‘They’re all the bloody same,’ said one voter, ‘nobody knows what Evil stands for any more.’ ‘I used to vote Good, but they’ve lost their way,’ said another, who refused to give his name for fear of recriminations.
The shift to the centre ground by both parties has been taking place for some time. After Evil’s catastrophic performance at the polls, in the post apocalypse years, it entered a period of introspection.
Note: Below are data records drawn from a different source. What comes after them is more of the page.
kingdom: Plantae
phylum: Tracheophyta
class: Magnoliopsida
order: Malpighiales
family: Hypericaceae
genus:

Its fortunes were only turned around when a branding consultant was appointed.
In the meantime, the lack of opposition for the Good party took its toll, as complacency set in. Good’s leaders were accused of taking their eye off the ball and losing touch with supporters. The corrupting effect of ten years of absolute power finally began to become nakedly obvious, when a series of scandals rocked the Good administration. As Evil regrouped, many disillusioned Good voters defected to the opposition, now led by the charismatic Beelzebub.
After a disastrous election, in which Evil won a landslide victory, it was the Good party’s turn to lick its wounds and regroup. Its rebranding exercise was to prove unpopular with many traditional Good voters, who liked being nice to people and didn’t like naked aggression. But the appointment of Alistair Campbell as the Good Party’s communications director changed all that, and when Good got back into power, it promptly declared war on innocence.
Some voters are now questioning whether the Good Party is good at all. Meanwhile the Evil party has shifted ground, but it is finding it hard to shake off its horrible legacy. ‘It’s no wonder the voters are confused’ said the BBC’s Nick Robinson.
‘At least you know where you are with Evil though’ he concluded. ‘And they make the trains run on time.’